Fallback models are selected within the **same model family and capability tier** to maintain compatibility and predictable behavior.

* **Version Downgrade:** Newer versions fall back to older versions

```json
gpt-5.1 → gpt-5 → gpt-4.1 → gpt-4o → gpt-4o-mini
```

* **Size Downgrade:** Larger models fall back to smaller variants

<pre class="language-json"><code class="lang-json"><strong>gpt-oss-120b → gpt-oss-20b
</strong></code></pre>

* **Embedding Models:** Embedding models fall back only within the same embedding family to preserve vector space compatibility.

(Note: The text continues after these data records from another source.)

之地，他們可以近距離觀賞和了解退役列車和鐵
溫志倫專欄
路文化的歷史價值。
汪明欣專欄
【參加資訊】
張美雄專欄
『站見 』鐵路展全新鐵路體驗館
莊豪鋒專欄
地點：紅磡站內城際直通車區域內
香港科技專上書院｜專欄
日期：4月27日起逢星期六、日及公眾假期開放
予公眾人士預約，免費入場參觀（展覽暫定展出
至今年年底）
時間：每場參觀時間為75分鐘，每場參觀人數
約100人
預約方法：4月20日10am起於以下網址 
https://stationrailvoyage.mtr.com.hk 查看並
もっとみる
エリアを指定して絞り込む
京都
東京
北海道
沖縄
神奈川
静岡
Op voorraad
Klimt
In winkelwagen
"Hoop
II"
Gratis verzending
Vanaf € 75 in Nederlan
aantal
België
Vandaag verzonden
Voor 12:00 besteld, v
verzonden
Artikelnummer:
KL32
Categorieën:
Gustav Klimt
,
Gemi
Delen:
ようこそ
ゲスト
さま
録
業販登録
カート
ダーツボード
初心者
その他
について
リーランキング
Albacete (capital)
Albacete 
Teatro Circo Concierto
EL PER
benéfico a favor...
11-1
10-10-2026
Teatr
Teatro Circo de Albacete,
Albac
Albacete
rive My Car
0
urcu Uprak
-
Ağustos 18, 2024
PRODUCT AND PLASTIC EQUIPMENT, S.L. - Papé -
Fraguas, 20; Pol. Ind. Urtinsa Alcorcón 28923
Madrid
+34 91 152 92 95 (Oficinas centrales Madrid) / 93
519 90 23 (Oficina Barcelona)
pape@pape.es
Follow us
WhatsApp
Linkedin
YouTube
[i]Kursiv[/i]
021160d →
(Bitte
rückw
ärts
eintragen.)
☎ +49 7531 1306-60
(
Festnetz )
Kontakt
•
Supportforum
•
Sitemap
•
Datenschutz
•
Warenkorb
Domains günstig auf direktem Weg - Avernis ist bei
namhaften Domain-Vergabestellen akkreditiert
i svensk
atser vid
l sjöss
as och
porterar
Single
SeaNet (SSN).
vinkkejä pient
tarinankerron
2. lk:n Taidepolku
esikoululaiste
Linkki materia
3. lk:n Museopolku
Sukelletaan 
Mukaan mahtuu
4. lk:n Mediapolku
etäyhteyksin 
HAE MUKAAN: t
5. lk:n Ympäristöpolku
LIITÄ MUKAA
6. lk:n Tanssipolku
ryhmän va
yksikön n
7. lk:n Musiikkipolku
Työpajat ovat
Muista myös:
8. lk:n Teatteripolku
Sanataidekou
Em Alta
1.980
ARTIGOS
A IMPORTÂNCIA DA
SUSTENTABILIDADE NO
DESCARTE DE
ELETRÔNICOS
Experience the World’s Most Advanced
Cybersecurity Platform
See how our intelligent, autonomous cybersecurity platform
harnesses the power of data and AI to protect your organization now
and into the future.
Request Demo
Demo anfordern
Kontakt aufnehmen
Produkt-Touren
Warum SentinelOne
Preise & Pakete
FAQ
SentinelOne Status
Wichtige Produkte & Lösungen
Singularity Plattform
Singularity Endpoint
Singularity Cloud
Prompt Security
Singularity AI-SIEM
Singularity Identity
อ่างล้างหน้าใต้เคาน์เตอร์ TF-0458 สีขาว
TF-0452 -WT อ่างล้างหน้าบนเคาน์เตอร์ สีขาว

## Reliability & Governance

* **High Availability:** Automatically handles timeouts, outages, and rate limits without requiring client-side retries.
* **Cost Transparency:** You are only billed for the successful request and the model that ultimately served it.
* **Governance Control:** Can be disabled for strict model consistency, auditability, and predictable routing behavior.